Are you sure?
This bookmark will be removed from all folders and any saved notes will be permanently removed.
Breaking barriers in golf
As I look at the array of youthful talent on display at this month’s US Open women’s and men’s golf tournaments, I can’t help thinking of an astute observation made by Mary Baker Eddy: “While age is halting between two opinions or battling with false beliefs, youth makes easy and rapid strides towards Truth” (Science and Health with Key to the Scriptures, p. 236).
For eons it seems, the belief in golf was that players wouldn’t reach their peak until they were in their 30s. But the rules of age and success have radically changed.
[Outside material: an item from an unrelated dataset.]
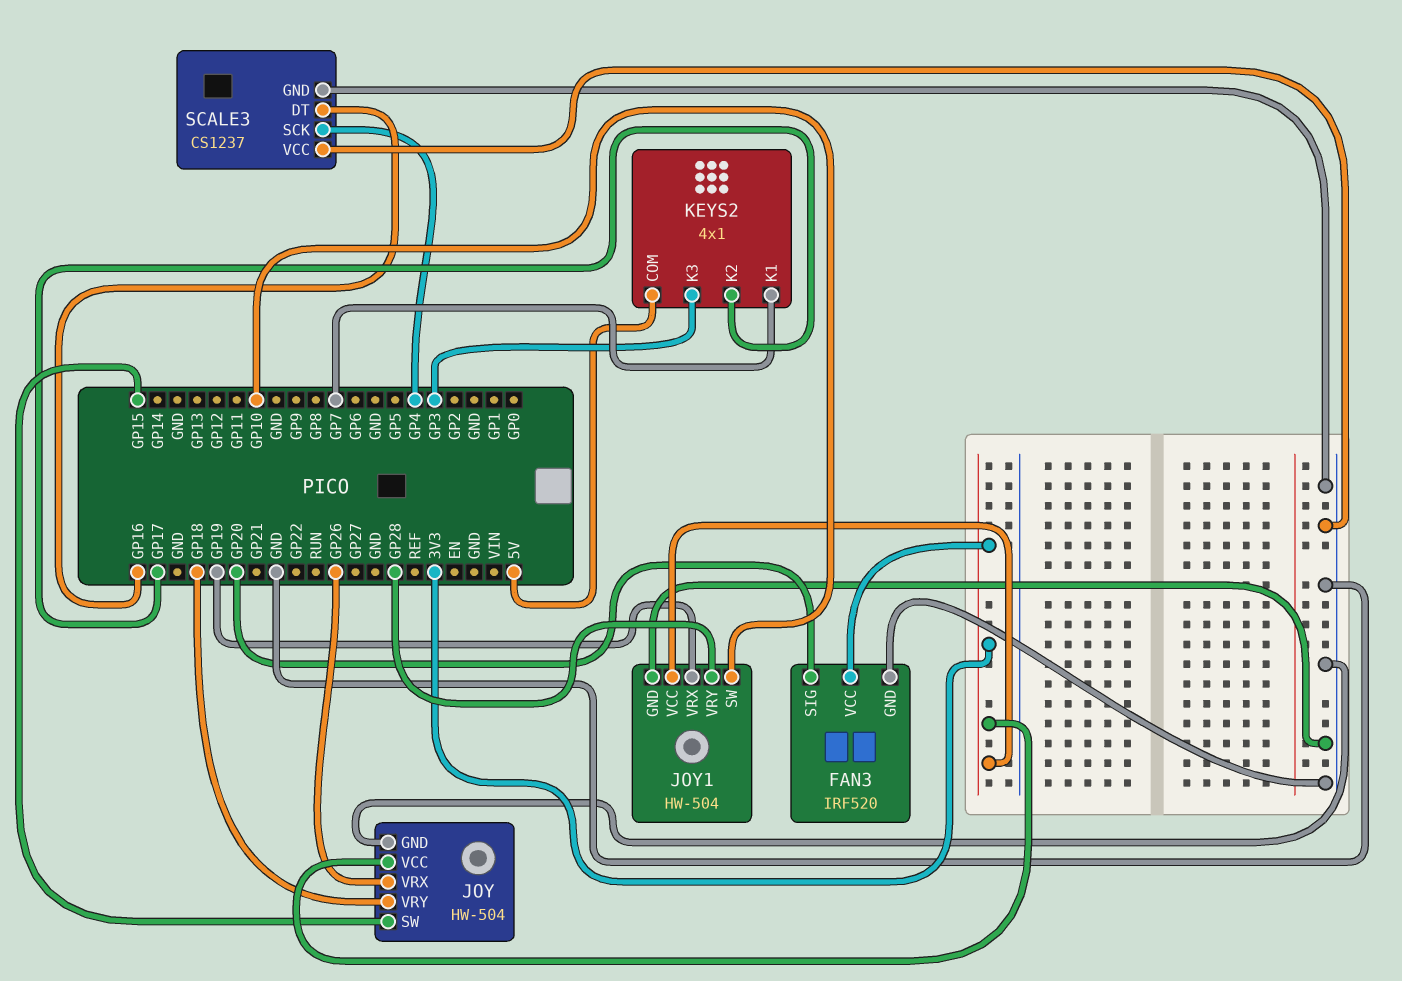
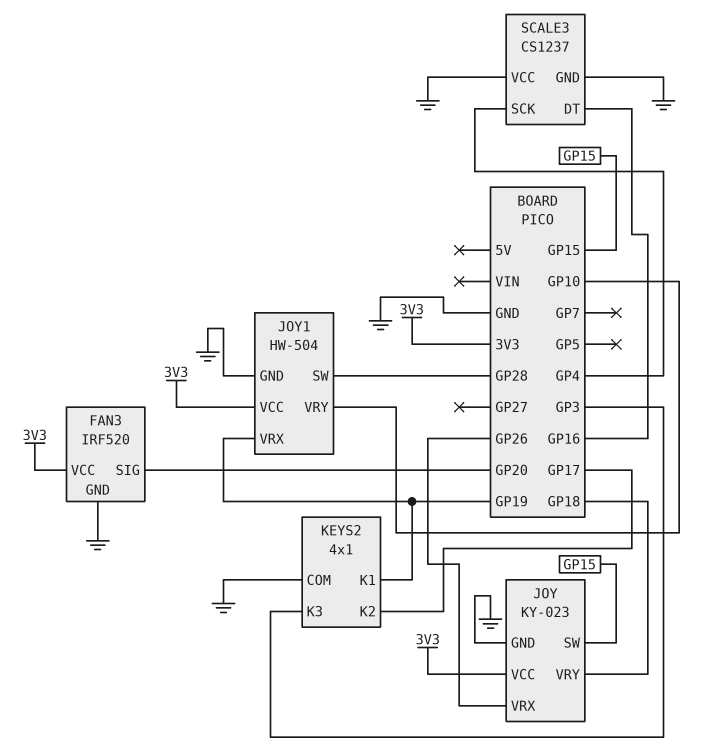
JOY: HW-504 -> KY-023
JOY1 pin SW: GP10 -> GP28
JOY1 pin VRY: GP28 -> GP10
KEYS2 pin COM: 5V -> GND
KEYS2 pin K1: GP7 -> GP19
Tiger Woods began the tidal shift when he turned pro, in 1996 at age 20, and almost immediately became the world No. 1. Nowadays, teens and preteens are rocketing to the game’s zenith, fueled by qualities —many of them spiritual in nature—previously thought unattainable by youth: focus, meticulousness, maturity, and patience, to name a few. The latest example is Lucy Li, an 11-year-old who qualified for the Women’s Open at Pinehurst. Li’s idol? Rory McIlroy, the former World No. 1, who is all of 25 years old. McIlroy, winner of the 2011 men’s US Open, will be one of many preternatural youngsters trying to win a second US Open, beginning on June 12, also at Pinehurst.